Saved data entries
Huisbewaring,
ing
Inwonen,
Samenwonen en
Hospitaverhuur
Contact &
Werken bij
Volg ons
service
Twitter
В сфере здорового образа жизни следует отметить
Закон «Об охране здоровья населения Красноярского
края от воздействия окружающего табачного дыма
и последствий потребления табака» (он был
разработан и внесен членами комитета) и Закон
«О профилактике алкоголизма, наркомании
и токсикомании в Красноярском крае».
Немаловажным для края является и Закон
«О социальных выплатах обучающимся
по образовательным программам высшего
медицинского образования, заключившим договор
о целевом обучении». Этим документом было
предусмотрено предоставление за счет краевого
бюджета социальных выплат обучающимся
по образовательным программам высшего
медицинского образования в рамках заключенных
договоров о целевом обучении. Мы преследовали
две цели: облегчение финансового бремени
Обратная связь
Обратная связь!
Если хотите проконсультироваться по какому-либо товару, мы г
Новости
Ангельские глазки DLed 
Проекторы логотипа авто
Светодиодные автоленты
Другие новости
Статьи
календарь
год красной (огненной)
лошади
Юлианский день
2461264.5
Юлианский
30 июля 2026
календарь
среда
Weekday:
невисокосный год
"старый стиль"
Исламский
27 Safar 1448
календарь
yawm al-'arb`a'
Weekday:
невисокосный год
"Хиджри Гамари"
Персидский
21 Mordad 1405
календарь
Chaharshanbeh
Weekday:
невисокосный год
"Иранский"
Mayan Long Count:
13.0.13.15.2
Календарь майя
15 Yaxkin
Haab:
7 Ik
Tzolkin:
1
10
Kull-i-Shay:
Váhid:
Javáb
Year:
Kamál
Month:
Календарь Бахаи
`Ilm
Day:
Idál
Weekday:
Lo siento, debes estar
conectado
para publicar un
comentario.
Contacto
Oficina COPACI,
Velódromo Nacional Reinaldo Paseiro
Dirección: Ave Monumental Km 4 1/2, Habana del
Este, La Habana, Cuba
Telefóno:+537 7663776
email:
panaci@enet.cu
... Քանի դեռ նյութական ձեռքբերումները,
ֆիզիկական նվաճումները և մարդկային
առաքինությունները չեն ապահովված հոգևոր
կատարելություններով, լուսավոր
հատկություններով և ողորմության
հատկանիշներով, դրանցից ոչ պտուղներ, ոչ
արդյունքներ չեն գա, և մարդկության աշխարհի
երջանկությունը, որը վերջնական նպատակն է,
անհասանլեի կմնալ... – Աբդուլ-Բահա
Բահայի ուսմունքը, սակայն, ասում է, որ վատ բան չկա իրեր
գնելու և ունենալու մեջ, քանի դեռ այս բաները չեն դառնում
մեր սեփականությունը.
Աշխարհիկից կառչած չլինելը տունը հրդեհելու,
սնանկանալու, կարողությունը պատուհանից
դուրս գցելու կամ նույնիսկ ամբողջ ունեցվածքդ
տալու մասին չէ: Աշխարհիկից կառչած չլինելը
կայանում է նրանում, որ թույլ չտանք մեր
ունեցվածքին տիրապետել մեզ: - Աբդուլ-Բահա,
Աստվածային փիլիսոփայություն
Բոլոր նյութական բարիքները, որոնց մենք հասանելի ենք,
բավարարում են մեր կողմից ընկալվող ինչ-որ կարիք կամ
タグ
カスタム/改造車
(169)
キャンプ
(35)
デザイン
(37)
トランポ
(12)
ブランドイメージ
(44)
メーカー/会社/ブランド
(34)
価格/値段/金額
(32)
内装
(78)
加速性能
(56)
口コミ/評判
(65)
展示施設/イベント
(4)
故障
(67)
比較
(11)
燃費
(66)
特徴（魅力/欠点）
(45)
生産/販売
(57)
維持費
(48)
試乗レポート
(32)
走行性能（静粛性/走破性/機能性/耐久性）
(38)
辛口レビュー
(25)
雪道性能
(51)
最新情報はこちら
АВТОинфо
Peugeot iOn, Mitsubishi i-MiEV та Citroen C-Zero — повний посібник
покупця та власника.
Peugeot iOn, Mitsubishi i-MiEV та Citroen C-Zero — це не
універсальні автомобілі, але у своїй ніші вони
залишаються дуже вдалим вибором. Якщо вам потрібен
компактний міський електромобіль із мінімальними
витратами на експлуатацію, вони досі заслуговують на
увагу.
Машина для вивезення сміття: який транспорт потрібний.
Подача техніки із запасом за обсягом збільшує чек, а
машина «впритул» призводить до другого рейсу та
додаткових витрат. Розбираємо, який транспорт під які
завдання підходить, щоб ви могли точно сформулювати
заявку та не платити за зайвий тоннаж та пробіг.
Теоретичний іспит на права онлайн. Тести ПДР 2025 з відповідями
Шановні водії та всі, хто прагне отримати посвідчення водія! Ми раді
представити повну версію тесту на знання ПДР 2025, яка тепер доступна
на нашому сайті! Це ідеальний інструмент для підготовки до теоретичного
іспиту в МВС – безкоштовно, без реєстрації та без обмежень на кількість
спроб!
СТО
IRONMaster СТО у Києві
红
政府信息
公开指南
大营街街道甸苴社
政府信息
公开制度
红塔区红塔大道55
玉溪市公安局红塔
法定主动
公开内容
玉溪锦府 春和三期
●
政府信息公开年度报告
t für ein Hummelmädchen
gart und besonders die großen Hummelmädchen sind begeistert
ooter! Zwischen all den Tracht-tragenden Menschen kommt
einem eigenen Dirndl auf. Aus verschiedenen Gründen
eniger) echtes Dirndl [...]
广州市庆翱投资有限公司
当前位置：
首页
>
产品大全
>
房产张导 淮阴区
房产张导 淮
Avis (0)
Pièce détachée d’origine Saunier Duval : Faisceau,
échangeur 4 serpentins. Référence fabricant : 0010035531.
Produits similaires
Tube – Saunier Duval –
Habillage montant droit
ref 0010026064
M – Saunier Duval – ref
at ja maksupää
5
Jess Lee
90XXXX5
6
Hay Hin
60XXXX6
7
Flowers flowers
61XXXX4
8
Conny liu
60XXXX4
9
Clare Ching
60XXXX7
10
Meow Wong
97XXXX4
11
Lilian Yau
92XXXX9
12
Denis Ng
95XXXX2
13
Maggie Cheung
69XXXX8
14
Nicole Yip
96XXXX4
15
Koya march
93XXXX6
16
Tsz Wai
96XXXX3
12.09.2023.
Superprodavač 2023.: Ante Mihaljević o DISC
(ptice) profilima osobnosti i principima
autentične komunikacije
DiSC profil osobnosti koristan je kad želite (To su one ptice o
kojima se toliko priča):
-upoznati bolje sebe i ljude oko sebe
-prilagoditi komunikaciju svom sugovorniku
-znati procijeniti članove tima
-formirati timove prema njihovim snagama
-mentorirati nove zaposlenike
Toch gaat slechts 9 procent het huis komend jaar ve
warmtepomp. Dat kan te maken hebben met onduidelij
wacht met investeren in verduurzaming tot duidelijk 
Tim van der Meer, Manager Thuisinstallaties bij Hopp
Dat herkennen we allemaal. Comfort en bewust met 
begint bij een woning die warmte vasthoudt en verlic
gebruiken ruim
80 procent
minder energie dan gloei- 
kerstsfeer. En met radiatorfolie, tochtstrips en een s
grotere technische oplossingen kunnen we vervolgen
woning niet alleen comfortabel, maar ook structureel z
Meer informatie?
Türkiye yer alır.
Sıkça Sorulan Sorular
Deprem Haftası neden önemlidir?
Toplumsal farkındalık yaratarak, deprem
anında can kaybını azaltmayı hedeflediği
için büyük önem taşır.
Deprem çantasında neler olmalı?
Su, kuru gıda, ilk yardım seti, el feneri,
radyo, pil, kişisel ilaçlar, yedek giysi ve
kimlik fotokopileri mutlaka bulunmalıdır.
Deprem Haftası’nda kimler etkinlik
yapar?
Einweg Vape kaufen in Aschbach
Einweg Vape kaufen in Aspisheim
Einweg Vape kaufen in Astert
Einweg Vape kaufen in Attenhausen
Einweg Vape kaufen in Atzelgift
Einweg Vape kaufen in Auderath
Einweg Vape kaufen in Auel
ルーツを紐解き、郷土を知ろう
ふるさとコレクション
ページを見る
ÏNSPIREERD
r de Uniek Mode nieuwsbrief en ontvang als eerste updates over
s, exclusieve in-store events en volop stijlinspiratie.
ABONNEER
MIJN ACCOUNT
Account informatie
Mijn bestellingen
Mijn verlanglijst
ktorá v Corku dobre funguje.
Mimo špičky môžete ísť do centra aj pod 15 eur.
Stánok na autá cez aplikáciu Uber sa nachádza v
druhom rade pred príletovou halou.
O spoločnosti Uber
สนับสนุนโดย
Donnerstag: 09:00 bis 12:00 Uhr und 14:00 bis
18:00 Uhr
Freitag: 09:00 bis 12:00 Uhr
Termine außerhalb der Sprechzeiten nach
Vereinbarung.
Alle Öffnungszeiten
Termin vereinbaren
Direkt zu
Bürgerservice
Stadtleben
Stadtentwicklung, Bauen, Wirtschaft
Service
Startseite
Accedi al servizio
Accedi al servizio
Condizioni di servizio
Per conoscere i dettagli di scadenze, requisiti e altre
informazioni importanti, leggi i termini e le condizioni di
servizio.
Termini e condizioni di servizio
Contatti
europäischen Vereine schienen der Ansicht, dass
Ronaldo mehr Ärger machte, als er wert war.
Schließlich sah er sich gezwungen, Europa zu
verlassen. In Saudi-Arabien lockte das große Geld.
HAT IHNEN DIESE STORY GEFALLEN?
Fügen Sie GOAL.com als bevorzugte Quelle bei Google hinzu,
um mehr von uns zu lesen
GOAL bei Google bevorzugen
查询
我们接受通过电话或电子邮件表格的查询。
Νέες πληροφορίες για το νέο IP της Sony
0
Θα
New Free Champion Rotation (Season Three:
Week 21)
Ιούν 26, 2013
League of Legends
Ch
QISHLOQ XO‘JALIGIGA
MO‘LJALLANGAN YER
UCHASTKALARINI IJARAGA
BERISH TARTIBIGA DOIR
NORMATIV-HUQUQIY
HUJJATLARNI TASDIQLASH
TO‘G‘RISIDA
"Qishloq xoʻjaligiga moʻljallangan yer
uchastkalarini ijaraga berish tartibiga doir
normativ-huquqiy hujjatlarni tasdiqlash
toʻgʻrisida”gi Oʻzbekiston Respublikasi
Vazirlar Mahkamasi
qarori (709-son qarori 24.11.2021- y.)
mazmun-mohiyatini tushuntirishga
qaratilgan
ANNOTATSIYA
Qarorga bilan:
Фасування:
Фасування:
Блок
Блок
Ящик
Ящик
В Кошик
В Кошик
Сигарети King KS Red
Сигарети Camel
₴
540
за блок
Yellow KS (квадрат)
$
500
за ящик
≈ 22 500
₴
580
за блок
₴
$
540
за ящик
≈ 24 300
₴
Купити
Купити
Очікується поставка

• Work instructions:
The expected output is the exact run of lines from the start of the entries through the line with "Обратная связь!", inclusive.

• Output for this exercise:
Huisbewaring,
ing
Inwonen,
Samenwonen en
Hospitaverhuur
Contact &
Werken bij
Volg ons
service
Twitter
В сфере здорового образа жизни следует отметить
Закон «Об охране здоровья населения Красноярского
края от воздействия окружающего табачного дыма
и последствий потребления табака» (он был
разработан и внесен членами комитета) и Закон
«О профилактике алкоголизма, наркомании
и токсикомании в Красноярском крае».
Немаловажным для края является и Закон
«О социальных выплатах обучающимся
по образовательным программам высшего
медицинского образования, заключившим договор
о целевом обучении». Этим документом было
предусмотрено предоставление за счет краевого
бюджета социальных выплат обучающимся
по образовательным программам высшего
медицинского образования в рамках заключенных
договоров о целевом обучении. Мы преследовали
две цели: облегчение финансового бремени
Обратная связь
Обратная связь!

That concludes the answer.